To a great degree we have lost the traditional notion of a 'liberal art'. When we talk about liberal arts, we mean certain fields of study; liberal arts are fields of general knowledge and 'general intellectual capacities'. But this is not at all the original idea behind the 'liberal arts'. The liberal arts were arts, different from mechanical or manual arts in the sense that they were not geared toward physical production of effects, but arts nonetheless. A liberal art was a skill for making something, and, in particular, for making those kinds of things that are most useful for intellectual activities. Thus the liberal arts were not themselves 'general' at all, although, of course, a single liberal art could be useful in a wide variety of fields. They were specific ways of doing the work that was instrumental for intellectual discovery and understanding.

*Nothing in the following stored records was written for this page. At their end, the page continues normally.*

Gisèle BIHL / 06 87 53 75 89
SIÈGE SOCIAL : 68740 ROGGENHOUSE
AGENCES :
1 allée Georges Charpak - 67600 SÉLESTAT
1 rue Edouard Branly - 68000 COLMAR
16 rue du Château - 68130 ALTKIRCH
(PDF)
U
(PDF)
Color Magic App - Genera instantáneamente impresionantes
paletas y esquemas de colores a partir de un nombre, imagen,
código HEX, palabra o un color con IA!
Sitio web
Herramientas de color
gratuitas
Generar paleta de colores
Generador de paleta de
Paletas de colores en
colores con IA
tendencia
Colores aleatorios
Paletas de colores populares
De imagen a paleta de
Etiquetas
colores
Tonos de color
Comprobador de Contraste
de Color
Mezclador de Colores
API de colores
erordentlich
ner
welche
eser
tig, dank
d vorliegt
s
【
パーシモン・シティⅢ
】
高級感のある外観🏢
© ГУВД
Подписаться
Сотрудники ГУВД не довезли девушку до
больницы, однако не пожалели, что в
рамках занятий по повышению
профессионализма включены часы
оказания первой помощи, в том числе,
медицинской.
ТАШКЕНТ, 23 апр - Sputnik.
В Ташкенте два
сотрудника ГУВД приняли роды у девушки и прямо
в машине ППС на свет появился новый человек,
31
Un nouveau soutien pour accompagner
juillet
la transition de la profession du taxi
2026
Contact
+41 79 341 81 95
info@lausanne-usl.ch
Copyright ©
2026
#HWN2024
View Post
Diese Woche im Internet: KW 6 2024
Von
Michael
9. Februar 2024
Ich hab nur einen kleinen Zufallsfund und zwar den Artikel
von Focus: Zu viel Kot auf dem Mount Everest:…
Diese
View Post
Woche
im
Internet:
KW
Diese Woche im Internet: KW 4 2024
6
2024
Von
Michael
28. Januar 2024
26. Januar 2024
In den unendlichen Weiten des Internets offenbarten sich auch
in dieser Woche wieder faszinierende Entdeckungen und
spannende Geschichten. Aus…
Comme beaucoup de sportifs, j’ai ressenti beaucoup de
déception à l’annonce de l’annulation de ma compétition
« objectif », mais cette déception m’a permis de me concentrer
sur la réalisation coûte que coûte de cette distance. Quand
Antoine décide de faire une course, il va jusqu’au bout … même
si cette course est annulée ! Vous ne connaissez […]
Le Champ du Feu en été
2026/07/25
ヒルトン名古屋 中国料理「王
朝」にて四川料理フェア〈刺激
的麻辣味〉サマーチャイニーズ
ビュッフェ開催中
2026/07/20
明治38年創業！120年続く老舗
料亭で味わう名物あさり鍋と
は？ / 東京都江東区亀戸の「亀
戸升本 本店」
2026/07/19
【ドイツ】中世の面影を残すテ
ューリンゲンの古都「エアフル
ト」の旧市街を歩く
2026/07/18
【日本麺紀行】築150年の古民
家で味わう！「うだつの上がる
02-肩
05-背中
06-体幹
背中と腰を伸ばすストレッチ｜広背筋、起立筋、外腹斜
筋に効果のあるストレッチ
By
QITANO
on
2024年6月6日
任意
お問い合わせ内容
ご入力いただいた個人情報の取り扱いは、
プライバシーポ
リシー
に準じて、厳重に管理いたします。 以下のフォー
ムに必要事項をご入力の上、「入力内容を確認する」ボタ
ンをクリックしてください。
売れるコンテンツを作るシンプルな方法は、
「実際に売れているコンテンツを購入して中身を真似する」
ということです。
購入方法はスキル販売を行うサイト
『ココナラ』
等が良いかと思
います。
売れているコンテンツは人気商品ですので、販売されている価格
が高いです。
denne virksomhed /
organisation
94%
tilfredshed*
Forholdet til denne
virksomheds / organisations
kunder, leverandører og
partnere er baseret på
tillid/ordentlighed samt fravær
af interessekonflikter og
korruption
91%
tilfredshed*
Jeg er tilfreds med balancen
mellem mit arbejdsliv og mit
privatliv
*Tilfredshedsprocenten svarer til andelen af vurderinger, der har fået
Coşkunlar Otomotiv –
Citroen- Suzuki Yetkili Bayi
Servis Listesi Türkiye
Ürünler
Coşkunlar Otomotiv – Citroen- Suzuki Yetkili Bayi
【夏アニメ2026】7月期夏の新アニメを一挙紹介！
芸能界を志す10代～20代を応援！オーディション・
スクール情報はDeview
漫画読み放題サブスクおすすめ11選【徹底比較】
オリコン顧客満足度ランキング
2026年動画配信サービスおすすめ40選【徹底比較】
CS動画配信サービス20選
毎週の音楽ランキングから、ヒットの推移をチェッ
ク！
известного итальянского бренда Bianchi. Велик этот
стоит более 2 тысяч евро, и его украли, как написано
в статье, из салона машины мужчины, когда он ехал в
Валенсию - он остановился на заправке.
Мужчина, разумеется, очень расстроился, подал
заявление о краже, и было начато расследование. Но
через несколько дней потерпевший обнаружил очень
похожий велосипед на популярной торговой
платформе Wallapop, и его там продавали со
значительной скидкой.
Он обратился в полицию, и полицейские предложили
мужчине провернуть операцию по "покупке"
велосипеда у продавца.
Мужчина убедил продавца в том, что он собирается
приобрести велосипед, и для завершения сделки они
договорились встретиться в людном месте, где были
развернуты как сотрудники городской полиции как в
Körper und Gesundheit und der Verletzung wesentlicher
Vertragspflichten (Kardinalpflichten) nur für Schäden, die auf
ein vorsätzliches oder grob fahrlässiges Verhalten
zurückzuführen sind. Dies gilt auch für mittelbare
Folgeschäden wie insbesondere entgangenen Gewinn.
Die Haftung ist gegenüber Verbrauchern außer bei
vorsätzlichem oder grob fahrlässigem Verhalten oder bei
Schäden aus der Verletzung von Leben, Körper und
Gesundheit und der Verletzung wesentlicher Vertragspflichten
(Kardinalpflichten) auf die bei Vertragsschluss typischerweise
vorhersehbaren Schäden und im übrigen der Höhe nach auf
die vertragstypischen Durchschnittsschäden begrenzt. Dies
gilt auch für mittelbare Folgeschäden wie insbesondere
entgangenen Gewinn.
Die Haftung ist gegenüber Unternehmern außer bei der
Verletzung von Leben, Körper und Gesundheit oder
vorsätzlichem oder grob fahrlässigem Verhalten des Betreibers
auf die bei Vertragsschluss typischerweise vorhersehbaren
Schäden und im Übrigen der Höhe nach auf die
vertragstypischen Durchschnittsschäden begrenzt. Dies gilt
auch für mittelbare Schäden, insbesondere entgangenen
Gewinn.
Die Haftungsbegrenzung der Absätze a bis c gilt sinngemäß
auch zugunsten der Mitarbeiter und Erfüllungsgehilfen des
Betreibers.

We find this understanding very nicely stated by Thomas Aquinas in the thirteenth century:

Even in speculative matters there is something by way of work: e.g. the making of a syllogism or of a fitting speech, or the work of counting or measuring. Hence whatever habits are ordained to such like works of the speculative reason, are, by a kind of comparison, called arts indeed, but "liberal" arts, in order to distinguish them from those arts that are ordained to works done by the body, which arts are, in a fashion, servile, inasmuch as the body is in servile subjection to the soul, and man, as regards his soul, is free [liber]. On the other hand, those sciences which are not ordained to any such like work, are called sciences simply, and not arts.


I've actually come to think of this as rather important. Consider reading, which is as basic a liberal art as any. We tend to think of reading as in a sense transparent: you read what's on the page and that's that. But, really, anyone who does a lot of work with texts knows that it's not quite so simple, and you can have someone perfectly literate, in the sense of being able to read, who can look at a text and not make heads or tails of it, or, alternatively, who makes a complete hash of interpretation. This is because reading a text is not like just looking out a window; it involves work. Reading is doing things with texts, even if it's as simple as comparing this passage with that passage, or vividly imagining a scene, or making speculations as to what a character is thinking in light of what the author tells us. Good readers are people who have picked this up and practiced it enough that many of these things are second nature to them. This has made me realize that I need to change certain aspects of the way I deal with reading in my courses. Instead of just assigning reading, I should ask myself, "What can I have my students do with the text, given that I can take for granted that some students will have not picked up some of these habits? How can I modify my reading assignments so that instead of justing saying, 'Read,' I've made reasonably sure that they've had a chance to do something with the text -- and that will be a way to read it?" This is a very difficult set of questions, but I think we need to recover enough of the older notion of liberal arts as specific skills ancillary to intellectual life in order to ask them.

Similar things may be said of writing. I've long been dissatisfied with the role of writing at the college level, and in particular the pervasive reliance on the essay. There's nothing wrong with essays as such, but I think professors have difficulty remembering that essays are not natural means of expression. They are very difficult to do well; it's enough not enough to be able to write, you have to have at hand a rather sophisticated panoply of liberal arts, because essays don't just flow out of the pen, they are built, constructed using a wide variety of artistic tricks. In old-style rhetoric you would often practice something like essay-writing or speech-making by the method of emulation: you would build essays or speeches or whatever by copying great essays or speeches or whatever, extensively, so that you would pick up at least some of the art of it. And the essay is such an amorphous genre -- it was literally invented as a means of rambling, a form of 'miscellaneous writing', as an alternative to an actual treatise -- that if you just say 'Write an essay on such-and-such', there's no telling what you'll get. What we need to do is give assignments that clearly tell the students to do things with what they are writing about. Some teachers already do that; but I don't think most of us do, because we are usually the sort of people who easily took to writing essays, and so we forget that an essay is something that takes very specific skills of wordcraft.

The list could go on and on. The older notion of a liberal art as a skill of craft and work pinned down something very important about intellectual life, one that I think we have lost, although I think much of what we think of as 'good teaching' is based on at least a rough sense of this missing feature. It is also the only way, I think, to save the category of 'liberal arts' from being the miscellaneous flotsam and jetsam of the College of Arts and Sciences.